Hayat devam ettikçe ve süregeldikçe böyle olacaktır da!
Lakin Rabbimiz düşmanlıkta aşırı gidenlerin karakter yapısını haber verip sağlıklı görmemiz için bize apaçık örnekler vermektedir.
“Andolsun ki, insanlar arasından iman edenlere en çetin düşman olarak Yahudileri ve müşrikleri bulacaksın. İman edenlere sevgi bakımından en yakın olanlarınsa “Biz Hristiyanlarız.” diyen kimseler olduğunu bulacaksın. Bu, onların arasında (din bilgini) keşişlerin ve (ibadet ehli) rahiplerin olmasından ve onların (hakka tabi olma konusunda) büyüklenmemesindendir.” (5/Mâide, 82
Yahudilerin düşmanlıkları daha şiddetlidir. Çünkü onlar dinlerinde samimi olmayan hasta kalpli kimselerdir.
Yahudilerin tortusu olan Rafizilerde de bunu gözlemleyebilirsiniz.
Lakin Hristiyanlar içerisinde düşmanlıkları az olan ve adil olan kimseleri bulmak mümkündür.

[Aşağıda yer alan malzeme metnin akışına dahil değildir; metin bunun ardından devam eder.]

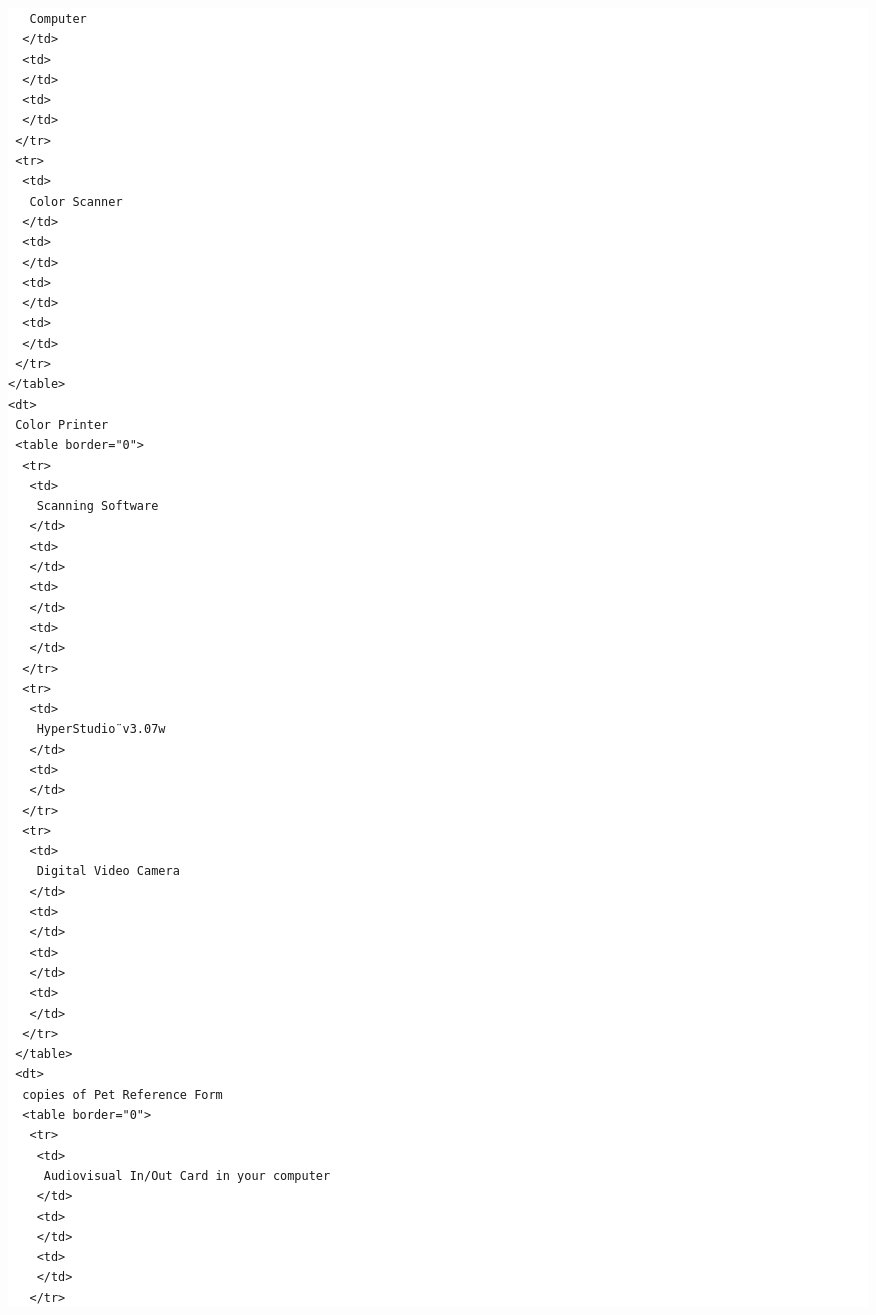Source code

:        Computer
      </td>
      <td>
      </td>
      <td>
      </td>
     </tr>
     <tr>
      <td>
       Color Scanner
      </td>
      <td>
      </td>
      <td>
      </td>
      <td>
      </td>
     </tr>
    </table>
    <dt>
     Color Printer
     <table border="0">
      <tr>
       <td>
        Scanning Software
       </td>
       <td>
       </td>
       <td>
       </td>
       <td>
       </td>
      </tr>
      <tr>
       <td>
        HyperStudio¨v3.07w
       </td>
       <td>
       </td>
      </tr>
      <tr>
       <td>
        Digital Video Camera
       </td>
       <td>
       </td>
       <td>
       </td>
       <td>
       </td>
      </tr>
     </table>
     <dt>
      copies of Pet Reference Form
      <table border="0">
       <tr>
        <td>
         Audiovisual In/Out Card in your computer
        </td>
        <td>
        </td>
        <td>
        </td>
       </tr>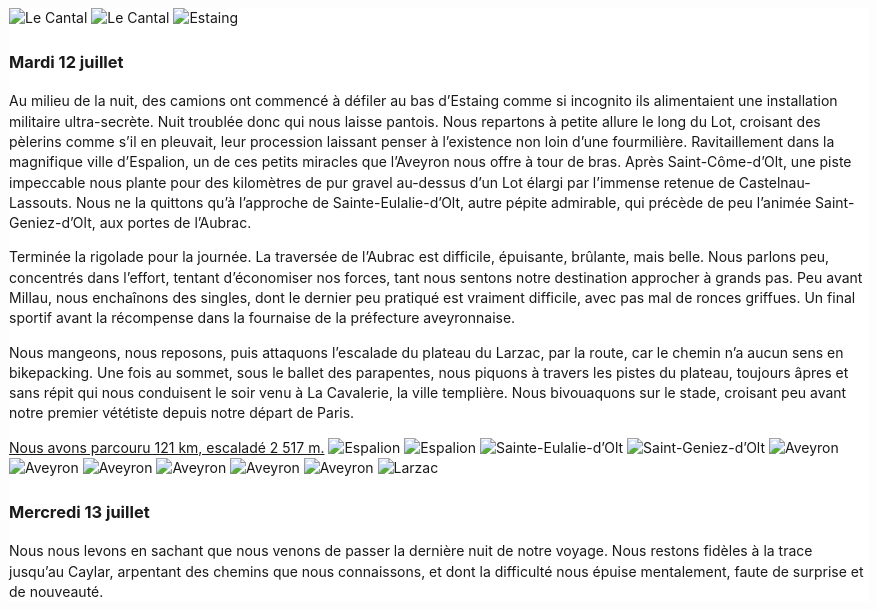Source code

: ![Le Cantal](_i/IMG_8359.webp)
![Le Cantal](_i/IMG_8367.webp)
![Estaing](_i/IMG_8374.webp)

### Mardi 12 juillet

Au milieu de la nuit, des camions ont commencé à défiler au bas d’Estaing comme si incognito ils alimentaient une installation militaire ultra-secrète. Nuit troublée donc qui nous laisse pantois. Nous repartons à petite allure le long du Lot, croisant des pèlerins comme s’il en pleuvait, leur procession laissant penser à l’existence non loin d’une fourmilière. Ravitaillement dans la magnifique ville d’Espalion, un de ces petits miracles que l’Aveyron nous offre à tour de bras. Après Saint-Côme-d’Olt, une piste impeccable nous plante pour des kilomètres de pur gravel au-dessus d’un Lot élargi par l’immense retenue de Castelnau-Lassouts. Nous ne la quittons qu’à l’approche de Sainte-Eulalie-d’Olt, autre pépite admirable, qui précède de peu l’animée Saint-Geniez-d’Olt, aux portes de l’Aubrac.

Terminée la rigolade pour la journée. La traversée de l’Aubrac est difficile, épuisante, brûlante, mais belle. Nous parlons peu, concentrés dans l’effort, tentant d’économiser nos forces, tant nous sentons notre destination approcher à grands pas. Peu avant Millau, nous enchaînons des singles, dont le dernier peu pratiqué est vraiment difficile, avec pas mal de ronces griffues. Un final sportif avant la récompense dans la fournaise de la préfecture aveyronnaise.

Nous mangeons, nous reposons, puis attaquons l’escalade du plateau du Larzac, par la route, car le chemin n’a aucun sens en bikepacking. Une fois au sommet, sous le ballet des parapentes, nous piquons à travers les pistes du plateau, toujours âpres et sans répit qui nous conduisent le soir venu à La Cavalerie, la ville templière. Nous bivouaquons sur le stade, croisant peu avant notre premier vététiste depuis notre départ de Paris.

[Nous avons parcouru 121 km, escaladé 2 517 m.](https://www.strava.com/activities/7458532377)
![Espalion](_i/IMG_8383.webp)
![Espalion](_i/IMG_8376.webp)
![Sainte-Eulalie-d’Olt](_i/IMG_8390.webp)
![Saint-Geniez-d’Olt](_i/IMG_8392.webp)
![Aveyron](_i/IMG_8402.webp)
![Aveyron](_i/IMG_8406.webp)
![Aveyron](_i/IMG_8407.webp)
![Aveyron](_i/IMG_8413.webp)
![Aveyron](_i/IMG_8425.webp)
![Aveyron](_i/IMG_8430.webp)
![Larzac](_i/IMG_8458.webp)

### Mercredi 13 juillet

Nous nous levons en sachant que nous venons de passer la dernière nuit de notre voyage. Nous restons fidèles à la trace jusqu’au Caylar, arpentant des chemins que nous connaissons, et dont la difficulté nous épuise mentalement, faute de surprise et de nouveauté.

Çünkü onlar hakka ulaşmak için bilgi edinmiş ve ibadet ederek Allah’a yaklaşmayı istemişlerdir.
Yani sapık bile olsa, yanlış yol üzerinde bile olsalar hakka ulaşma derdi ve ibadet yönünün olması kişiyi az da olsa adalete sürüklüyor, dalalet üzere olsalar bile!
Mekke müşrikleri dine düşmandı. Lakin düşmanlıkları Hevazin ve Sakif kabilesi kadar değildi. Çünkü onlar da kendilerinde ibadet eder, Kabe’ye hürmet gösterirlerdi. Yemek yedirir, yolda kalmışa yardım ederlerdi.

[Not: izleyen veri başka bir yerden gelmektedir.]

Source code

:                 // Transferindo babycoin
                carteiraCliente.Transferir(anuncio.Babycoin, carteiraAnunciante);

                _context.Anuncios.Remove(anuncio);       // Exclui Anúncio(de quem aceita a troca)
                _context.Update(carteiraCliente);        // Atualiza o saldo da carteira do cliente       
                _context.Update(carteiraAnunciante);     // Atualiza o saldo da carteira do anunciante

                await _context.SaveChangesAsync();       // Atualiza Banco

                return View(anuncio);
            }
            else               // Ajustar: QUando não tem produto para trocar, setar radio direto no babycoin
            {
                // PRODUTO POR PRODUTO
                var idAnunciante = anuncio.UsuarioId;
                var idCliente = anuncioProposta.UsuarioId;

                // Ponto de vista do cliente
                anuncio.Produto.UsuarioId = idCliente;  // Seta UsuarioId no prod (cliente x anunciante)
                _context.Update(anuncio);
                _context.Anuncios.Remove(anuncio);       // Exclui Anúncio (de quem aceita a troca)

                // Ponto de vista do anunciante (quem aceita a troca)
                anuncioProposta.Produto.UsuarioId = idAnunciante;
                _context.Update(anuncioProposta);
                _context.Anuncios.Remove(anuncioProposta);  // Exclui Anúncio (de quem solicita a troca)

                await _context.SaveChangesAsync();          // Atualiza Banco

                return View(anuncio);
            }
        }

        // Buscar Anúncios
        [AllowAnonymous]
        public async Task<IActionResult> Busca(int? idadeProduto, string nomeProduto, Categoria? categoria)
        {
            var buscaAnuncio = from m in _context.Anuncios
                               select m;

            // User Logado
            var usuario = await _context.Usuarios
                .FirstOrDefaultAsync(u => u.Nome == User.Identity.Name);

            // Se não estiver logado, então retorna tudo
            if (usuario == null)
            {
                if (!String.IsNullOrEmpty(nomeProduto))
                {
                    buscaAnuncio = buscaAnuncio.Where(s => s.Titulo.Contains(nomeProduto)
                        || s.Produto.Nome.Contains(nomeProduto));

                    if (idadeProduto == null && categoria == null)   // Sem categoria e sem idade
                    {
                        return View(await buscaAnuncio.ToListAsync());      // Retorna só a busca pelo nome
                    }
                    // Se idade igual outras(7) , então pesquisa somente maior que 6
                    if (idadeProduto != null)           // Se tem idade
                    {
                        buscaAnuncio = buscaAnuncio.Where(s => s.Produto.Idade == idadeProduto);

Dile hakimiyet olayları hikmetle okuma feraseti vermişti. Müşrik de olsalar, İslam’a karşı kör cahil bir siyaset de gütseler böyleydi.
Nebî aleyhisselam Mekke davetine muhatap bulabilmişti. Hudeybiye’de mantıklı konuşma karşısında dinleyip ikna olan ve iman etmediği halde yoldan çekilme erdemine sahip kimseleri görebilmekteydi.

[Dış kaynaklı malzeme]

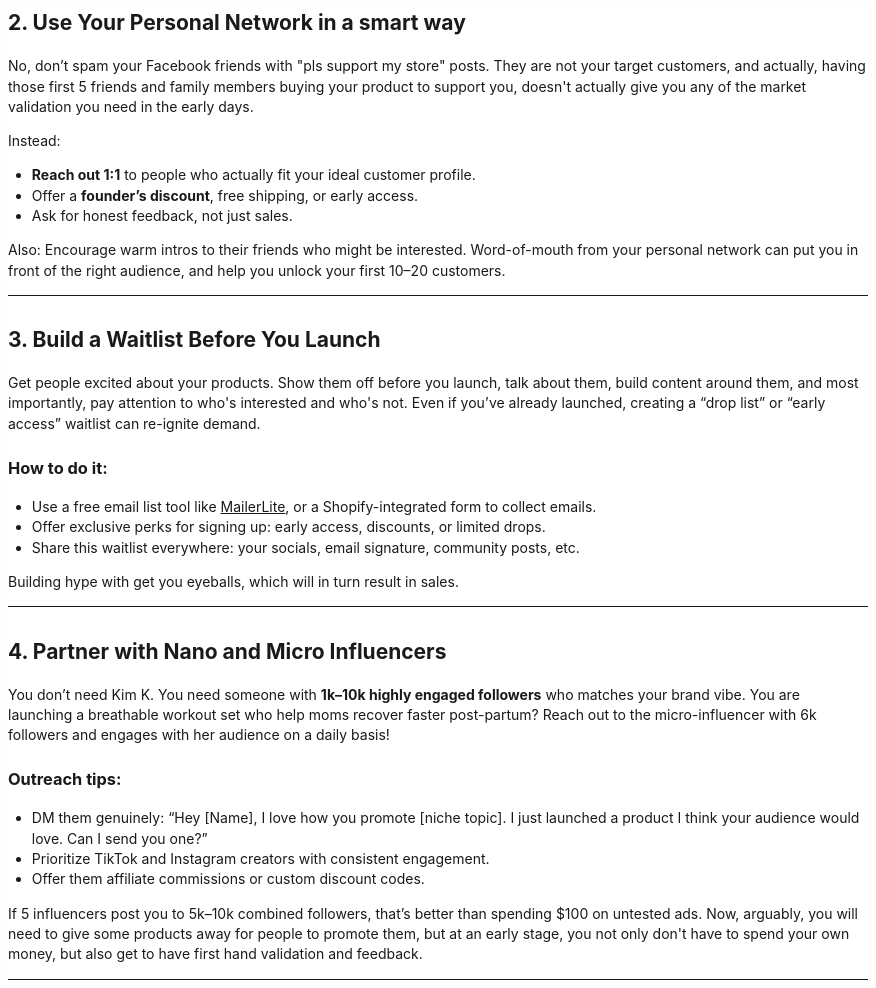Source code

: 
## 2. Use Your Personal Network in a smart way

No, don’t spam your Facebook friends with "pls support my store" posts. They are not your target customers, and actually, having those first 5 friends and family members buying your product to support you, doesn't actually give you any of the market validation you need in the early days.

Instead:

- **Reach out 1:1** to people who actually fit your ideal customer profile.
- Offer a **founder’s discount**, free shipping, or early access.
- Ask for honest feedback, not just sales.

Also: Encourage warm intros to their friends who might be interested. Word-of-mouth from your personal network can put you in front of the right audience, and help you unlock your first 10–20 customers.

---

## 3. Build a Waitlist Before You Launch

Get people excited about your products. Show them off before you launch, talk about them, build content around them, and most importantly, pay attention to who's interested and who's not. Even if you’ve already launched, creating a “drop list” or “early access” waitlist can re-ignite demand.

### How to do it:
- Use a free email list tool like [MailerLite](https://www.mailerlite.com), or a Shopify-integrated form to collect emails.
- Offer exclusive perks for signing up: early access, discounts, or limited drops.
- Share this waitlist everywhere: your socials, email signature, community posts, etc.

Building hype with get you eyeballs, which will in turn result in sales.

---

## 4. Partner with Nano and Micro Influencers

You don’t need Kim K. You need someone with **1k–10k highly engaged followers** who matches your brand vibe. You are launching a breathable workout set who help moms recover faster post-partum? Reach out to the micro-influencer with 6k followers and engages with her audience on a daily basis!

### Outreach tips:
- DM them genuinely: “Hey [Name], I love how you promote [niche topic]. I just launched a product I think your audience would love. Can I send you one?”
- Prioritize TikTok and Instagram creators with consistent engagement.
- Offer them affiliate commissions or custom discount codes.

If 5 influencers post you to 5k–10k combined followers, that’s better than spending $100 on untested ads. Now, arguably, you will need to give some products away for people to promote them, but at an early stage, you not only don't have to spend your own money, but also get to have first hand validation and feedback.

---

Fakat Taif’te konuştuklarını anlamayan, dinlemeyen kütükvarî canlılardan başkası ile karşılaşmamıştı. Bir köle iman etmiş o da oralı değildi.
Öyle düşmanlıkları vardı ki Huneyn gibi bir ihanet ve acı tecrübe ümmete yaşattılar.
Evet, o bölgenin serin ve güzel bir iklime sahip olması, bağ bahçesinin sulak olması ve onları rehavete sürükleyecek olan şeylerin olmasının da etkisi gözden kaçmayacak bir hakikattir ama rehavet insanı kör etmez sadece nötr adam eder.
*Bu olay bize anlatır ki adil olmak, adil şahidler olmak ancak aklı kullanan, düşünme kabiliyetini kaybetmemiş ve merhamet olgusuna sahip olan amel sahiplerince mümkündür.*
Eğer düşmanlıkta had tanımayan, her tür düşmanlığı ve düşmanlığın gereğini yapmayı vicdanî bir rahatsızlık duymadan yapan birini görürseniz o vakit bu ayeti hatırlayın.
Bu bakış açısı ile bakarsanız İsrail’i daha iyi anlarsınız. Siyonizmi daha iyi anlarsınız.
Müslümanların düşmanına bile adil olmasını ama Yahudi ve o karaktere sahip kimselerin dosta bile olan ihanetini daha iyi anlarsınız.
O nedenle biz sosyal medyada dört koldan Hamas üzerinden İslam’a ve Müslümanlara savaş açan kimseleri anlamakta zorlanmıyoruz.
İbadet ve taatten uzak, Allah korkusu hissine yabancı, kalbi kas katı olan kimselerin, duygu ve düşüncelerine esir olmuş kimselerin düşmanlıkları da hileli oyunları da hep bu bakış açısı ile anlam kazanabilir.